At the same time, however, “boosterist” representations of Sheffield as a highly liveable, green city are challenged by Sheffield’s failure to meet current EU air quality standards.

Adopting a qualitative approach and building on Stephen Graham’s (2015) work on the political ecology of air, this PhD would seek to examine the “value” of improving air quality from a range of perspectives, examining questions around the balance between public health concerns and new investment in the city, with some reference to the potential implications of Brexit on local environmental regulation.

The governance of blue-green infrastructure

Supervisor: Liz Sharp

This project examines the processes through which blue-green infrastructure (BGI) is planned, designed and implemented. It could be focussed on a variety of different cities/countries.

BGI offers clear societal benefits associated with flood and drought mitigation, water quality improvement as well as local access to green space and associated health benefits. But consideration of BGI benefits is relatively new, and implementation requires buy-in and action beyond the water managers and landscape specialists who advocate its use. BGI therefore faces a significant planning problem.

BGI research to date has focused on identifying and quantifying benefits with relatively little attention to the process of projects’ development and governance. By exploring cases where BGI is being implemented, this research seeks to open up discussion of who is able to influence BGI, when, and in what ways, and hence to examine opportunities for how BGI can be better supported in the future.

The FOG challenge

Supervisor: Liz Sharp

The disposal of Fats oils and grease (FOG) via the kitchen sink is seen as a problem by the UK water industry. FOG combines with other food waste and hygiene products to form ‘fatbergs’ that block sewers, resulting in sewer flooding and requiring removal via expensive and environmentally demanding high pressure hosing. See 'Reshaping the domestic nexus' for more information.

Increasingly waste products are recognised as potential resources that can be harvested to deliver both environmental and economic benefits as part of the circular economy.

A pilot scheme in Bradford arranges for residents to separate FOG, harvesting the collected material to yield bio-energy. FOG also forms a component of food waste collection in some parts of the country. More broadly, water companies frequently harvest the residues of fatbergs.

This PhD project aims to examine the different costs and benefits to different parties of various means of FOG disposal. The project is likely to draw on both social practice theory and life cycle assessment.

Change points and bathroom practices

Supervisor: Liz Sharp

The disposal of wet wipes and hygiene products via the toilet is seen as a significant cause of problems for UK water companies as they contribute to fatbergs and sewer flooding.
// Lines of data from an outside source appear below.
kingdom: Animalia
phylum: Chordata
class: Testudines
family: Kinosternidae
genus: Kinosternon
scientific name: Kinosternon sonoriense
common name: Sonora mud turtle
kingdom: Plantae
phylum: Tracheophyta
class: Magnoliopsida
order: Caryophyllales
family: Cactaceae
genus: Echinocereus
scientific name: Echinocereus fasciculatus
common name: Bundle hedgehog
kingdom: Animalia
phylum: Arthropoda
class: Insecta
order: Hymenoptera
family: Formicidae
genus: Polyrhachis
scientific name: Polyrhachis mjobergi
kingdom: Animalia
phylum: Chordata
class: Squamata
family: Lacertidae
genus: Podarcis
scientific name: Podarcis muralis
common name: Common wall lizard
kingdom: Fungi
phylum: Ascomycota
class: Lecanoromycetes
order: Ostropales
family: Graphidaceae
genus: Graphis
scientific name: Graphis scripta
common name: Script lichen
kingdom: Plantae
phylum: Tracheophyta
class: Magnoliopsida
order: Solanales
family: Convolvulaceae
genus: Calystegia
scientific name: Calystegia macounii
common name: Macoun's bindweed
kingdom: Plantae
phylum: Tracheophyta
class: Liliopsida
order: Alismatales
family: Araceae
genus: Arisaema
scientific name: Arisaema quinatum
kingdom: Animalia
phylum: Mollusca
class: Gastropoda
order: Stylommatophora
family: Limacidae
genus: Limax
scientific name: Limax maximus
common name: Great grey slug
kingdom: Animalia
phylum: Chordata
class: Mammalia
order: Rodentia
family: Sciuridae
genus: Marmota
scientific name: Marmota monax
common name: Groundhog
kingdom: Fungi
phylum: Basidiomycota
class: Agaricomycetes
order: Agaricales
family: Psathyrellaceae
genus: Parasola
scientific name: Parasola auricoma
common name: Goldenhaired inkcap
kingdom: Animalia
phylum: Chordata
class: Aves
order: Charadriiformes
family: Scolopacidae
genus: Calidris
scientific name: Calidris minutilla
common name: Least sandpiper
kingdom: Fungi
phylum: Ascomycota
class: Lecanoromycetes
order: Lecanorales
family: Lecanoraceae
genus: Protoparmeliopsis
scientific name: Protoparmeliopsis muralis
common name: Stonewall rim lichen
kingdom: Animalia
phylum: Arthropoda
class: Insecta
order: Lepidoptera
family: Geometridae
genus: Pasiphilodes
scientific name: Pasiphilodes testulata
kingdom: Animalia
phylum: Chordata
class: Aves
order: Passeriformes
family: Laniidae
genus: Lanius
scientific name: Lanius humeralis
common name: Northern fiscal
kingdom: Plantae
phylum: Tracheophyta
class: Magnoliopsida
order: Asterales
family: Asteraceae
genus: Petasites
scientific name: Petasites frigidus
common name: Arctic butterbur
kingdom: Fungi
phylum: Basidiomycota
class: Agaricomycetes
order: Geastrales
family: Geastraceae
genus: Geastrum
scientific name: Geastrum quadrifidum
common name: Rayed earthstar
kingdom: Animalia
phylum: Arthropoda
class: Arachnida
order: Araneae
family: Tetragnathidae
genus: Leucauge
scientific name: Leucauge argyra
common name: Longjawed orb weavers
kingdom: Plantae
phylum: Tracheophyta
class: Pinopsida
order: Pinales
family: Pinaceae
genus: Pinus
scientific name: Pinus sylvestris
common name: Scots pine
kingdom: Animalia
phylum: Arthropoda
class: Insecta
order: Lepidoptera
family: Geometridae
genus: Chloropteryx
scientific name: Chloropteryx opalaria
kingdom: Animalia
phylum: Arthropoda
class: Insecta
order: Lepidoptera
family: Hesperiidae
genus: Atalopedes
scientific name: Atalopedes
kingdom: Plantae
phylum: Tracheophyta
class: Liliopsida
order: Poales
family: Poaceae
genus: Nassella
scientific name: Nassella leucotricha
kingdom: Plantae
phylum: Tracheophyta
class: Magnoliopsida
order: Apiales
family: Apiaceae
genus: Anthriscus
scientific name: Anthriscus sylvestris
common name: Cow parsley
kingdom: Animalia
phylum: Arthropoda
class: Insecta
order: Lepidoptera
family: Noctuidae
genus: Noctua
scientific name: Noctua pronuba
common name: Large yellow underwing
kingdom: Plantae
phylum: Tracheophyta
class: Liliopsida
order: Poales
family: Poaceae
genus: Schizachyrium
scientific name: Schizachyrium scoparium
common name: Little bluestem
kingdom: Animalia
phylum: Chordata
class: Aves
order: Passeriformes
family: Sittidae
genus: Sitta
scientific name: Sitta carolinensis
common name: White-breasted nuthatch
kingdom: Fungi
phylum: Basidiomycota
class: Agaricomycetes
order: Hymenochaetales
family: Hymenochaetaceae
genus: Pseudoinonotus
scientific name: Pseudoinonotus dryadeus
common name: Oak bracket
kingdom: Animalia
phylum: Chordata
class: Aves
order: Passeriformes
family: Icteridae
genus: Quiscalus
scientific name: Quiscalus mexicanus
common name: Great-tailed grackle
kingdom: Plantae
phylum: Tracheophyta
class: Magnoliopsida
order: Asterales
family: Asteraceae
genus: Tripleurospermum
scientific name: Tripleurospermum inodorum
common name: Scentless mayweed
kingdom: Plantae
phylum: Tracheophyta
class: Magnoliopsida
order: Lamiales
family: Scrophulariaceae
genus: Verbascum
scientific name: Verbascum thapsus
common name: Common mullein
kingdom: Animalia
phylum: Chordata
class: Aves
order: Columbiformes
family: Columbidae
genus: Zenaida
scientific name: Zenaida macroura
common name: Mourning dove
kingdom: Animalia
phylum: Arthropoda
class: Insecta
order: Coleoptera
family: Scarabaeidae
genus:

While water companies have long advocated that such products are disposed of via the bathroom bin, public practices have been slow to shift.

This project seeks to examine strategies through which the sewer problems caused by bathroom practices might be addressed.

Previous work has explored kitchen change points and their potential to influence the disposal of fats oils and grease, another significant component of fatbergs (https://nexusathome.wordpress.com). This research will seek to explore the applicability of the ‘change points’ approach in the bathroom.

Potential change points may concern the nature of products, the ways in which they are disposed of, or the ways they are treated once disposal in a sewer has occurred.